Abstract string the article's abstract
Authors list each list element is an author-specific dictionary containing the keywords Name (author name) and Affiliation (author affiliation, when available)
DOI string document identifier
FirstPage integer page number of the article's first page
ISSN string journal international standard serial number
Issue string journal issue number
JEL list JEL classification codes
Journal string journal name (obviously the American Economic Review)
LastPage integer page number of the article's last page
PubDate string date (YYYY-MM-DD) the article was published
Title string article's title
Volume integer journal volume number

As before, use the id keyword argument to fill in the relevant document identifier. In the following example, I use ref to get the authors and abstract of the paper "Search Design and Broad Matching":

>>> biblio = conn.ref(id='10.1257/aer.20150076')
>>> biblio['Authors']
[{'Affiliation': 'Tel Aviv U and U MI', 'Name': 'Eliaz, Kfir'}, {'Affiliation': 'Tel Aviv U and U College London', 'Name': 'Spiegler, Ran'}]
>>> biblio['Abstract']
>>> 'We study decentralized mechanisms for allocating firms into search  pools. The pools are created in response to noisy preference signals  provided by consumers, who then browse the pools via costly  random sequential search. Surplus-maximizing search pools are  implementable in symmetric Nash equilibrium. Full extraction of the  maximal surplus is implementable if and only if the distribution of  consumer types satisfies a set of simple inequalities, which involve  the relative fractions of consumers who like different products and  the Bhattacharyya coefficient of similarity between their conditional  signal distributions.
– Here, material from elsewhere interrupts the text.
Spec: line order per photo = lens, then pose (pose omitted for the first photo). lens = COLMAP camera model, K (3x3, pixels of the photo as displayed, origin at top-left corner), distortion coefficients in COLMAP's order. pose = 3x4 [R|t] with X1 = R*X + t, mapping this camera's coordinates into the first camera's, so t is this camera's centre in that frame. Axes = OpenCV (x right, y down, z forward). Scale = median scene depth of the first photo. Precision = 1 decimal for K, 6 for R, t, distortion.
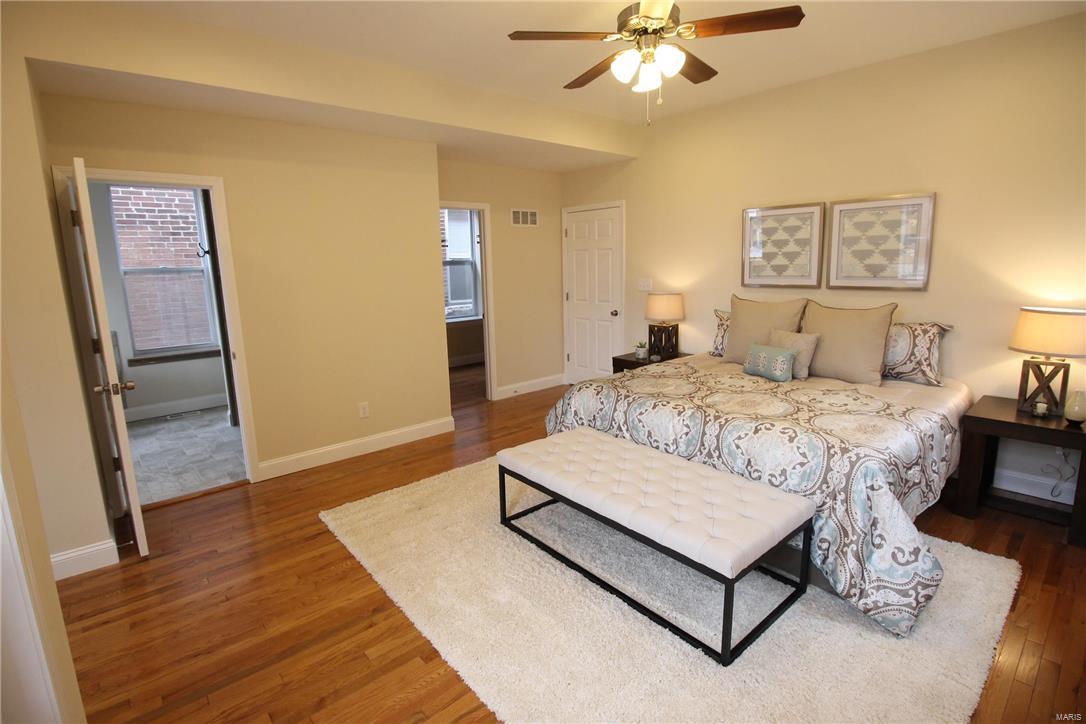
lens RADIAL K [[511.7, 0, 546.5], [0, 511.7, 351.6], [0, 0, 1]] dist [0.002844, -0.015048]
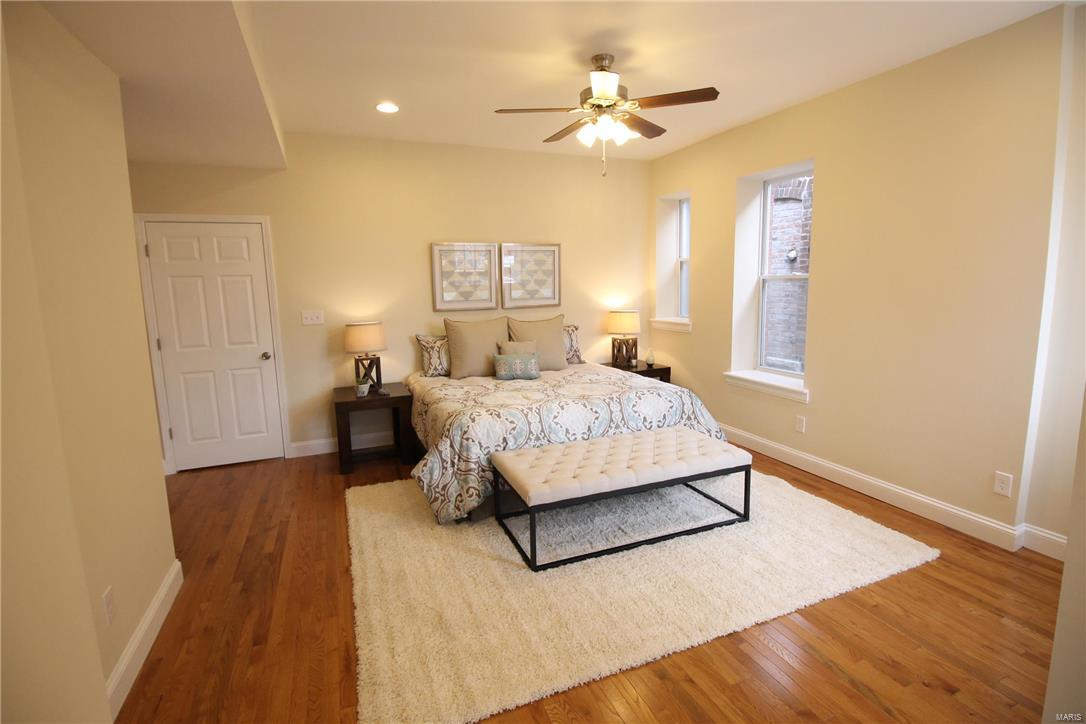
lens RADIAL K [[501.4, 0, 538.1], [0, 501.4, 367.3], [0, 0, 1]] dist [0.002168, -0.013264]
pose [[0.321673, -0.158014, 0.933573, -0.505515], [0.170840, 0.979481, 0.106919, -0.074292], [-0.931311, 0.125098, 0.342068, 0.365620]]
The optimal mechanism can be simulated by a  keyword auction with broad matching.'
Download HTML

Finally, the html method returns the raw HTML code from an article's webpage. This might be used in conjunction with Beautiful Soup to search metadata not found in ref. For example, to fetch the value of the property attribute for the first meta tag on "Liquidity Trap and Excessive Leverage":

>>> from bs4 import BeautifulSoup
>>> html = conn.html(id='10.1257/aer.20140289')
>>> soup = BeautifulSoup(html, 'html.parser')
>>> soup.meta['property']
'og:url'

License

Copyright 2016 Erin Hengel

Licensed under the Apache License, Version 2.0 (the "License"); you may not use this file except in compliance with the License. You may obtain a copy of the License at

http://www.apache.org/licenses/LICENSE-2.0

Unless required by applicable law or agreed to in writing, software distributed under the License is distributed on an "AS IS" BASIS, WITHOUT WARRANTIES OR CONDITIONS OF ANY KIND, either express or implied. See the License for the specific language governing permissions and limitations under the License.